Last week the Royals beat the Yankees thanks to an walk-off home run from Alex Gordon. After the game Royals manager Ned Yost was upset that only 13,847 fans were in attendance. On the surface his complaint makes sense. You would think that fans of a team in playoff contention for the first time in 29 years would be busting through the turnstiles to cheer on the hometown nine. However, that whole "not making the playoffs since 1985" thing has a way of dampening enthusiasm. As a fan of another underwhelming team (the Brewers) I have to side with the Royals fans on this one. This is especially true after the Crew's recent 9-game losing streak reinvigorated my empathy for fans of tortured franchises.
This season the Brewers set a club record for consecutive days in first place (150). This streak ended on September 1 and, thanks to the 9-game skid, the Crew find themselves 3.0 games back of the Cardinals in the NL Central.
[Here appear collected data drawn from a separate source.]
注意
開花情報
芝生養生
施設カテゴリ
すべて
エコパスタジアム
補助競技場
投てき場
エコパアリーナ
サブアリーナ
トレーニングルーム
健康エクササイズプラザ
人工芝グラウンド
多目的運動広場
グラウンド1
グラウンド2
Though they hold a 1.0 game lead on the second wild card, their collapse feels so catastrophic that it's almost impossible for a Brewers fan to envision a scenario where the Brewers make the playoffs, let alone win another game. It's gotten so bad that I cannot bear to watch or even periodically check the score. That's right: my favorite team is so agonizingly terrible right now that I am ignoring them. But there is more to my growing indifference than this recent losing streak.
Collapses are a Milwaukee Brewers specialty. In 2004 they entered the All-Star break over .500 and finished the season 22-53. The 2007 team led the division by 7.5 games in June, but a 9-18 August positioned the Cubs to ultimately take the division. There is also the 1987 squad, aka "Team Streak," which started the season 20-3 before a subsequent 2-18 stretch of awfulness essentially removed them from playoff contention. And if you look beyond this incomplete history of collapses you'll find generally terrible baseball teams. All of this considered, why would the default outlook of a Brewers fan be that of optimism? This brings us back to the Kansas City Royals.
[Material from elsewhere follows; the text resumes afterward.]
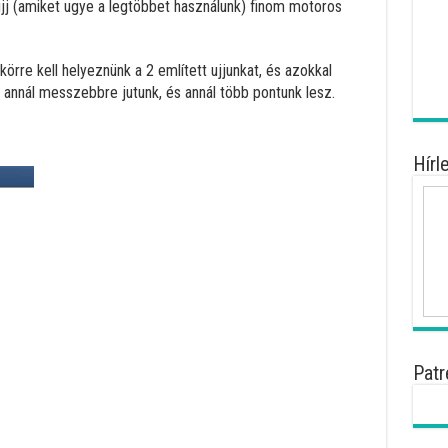
ujj (amiket ugye a legtöbbet használunk) finom motoros
körre kell helyeznünk a 2 említett ujjunkat, és azokkal
”, annál messzebbre jutunk, és annál több pontunk lesz.
Hírl
Patr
When you follow a losing franchise you are conditioned to expect losses. Four months of winning baseball does not change this, it merely makes you anxious about the inevitable day when the winning will stop. Far too often this fear becomes reality and your natural expectation of defeat becomes even more ossified. This is why you cannot be upset with Royals fans for not attending games or any other tortured fan base for being fatalistic in their indifference. It's hard to get excited when you cannot bring yourself to believe that your team is actually any good, even when they have a winning record.
Being a devoted sports fan involves an emotional investment and sometimes it's better to settle for no return than put all of your capital into what seems like a pouch of magic beans. It may seem irrational for a fan base starving for a winner to be indifferent during a winning season, but to the tortured sports fans of the world it makes perfect sense.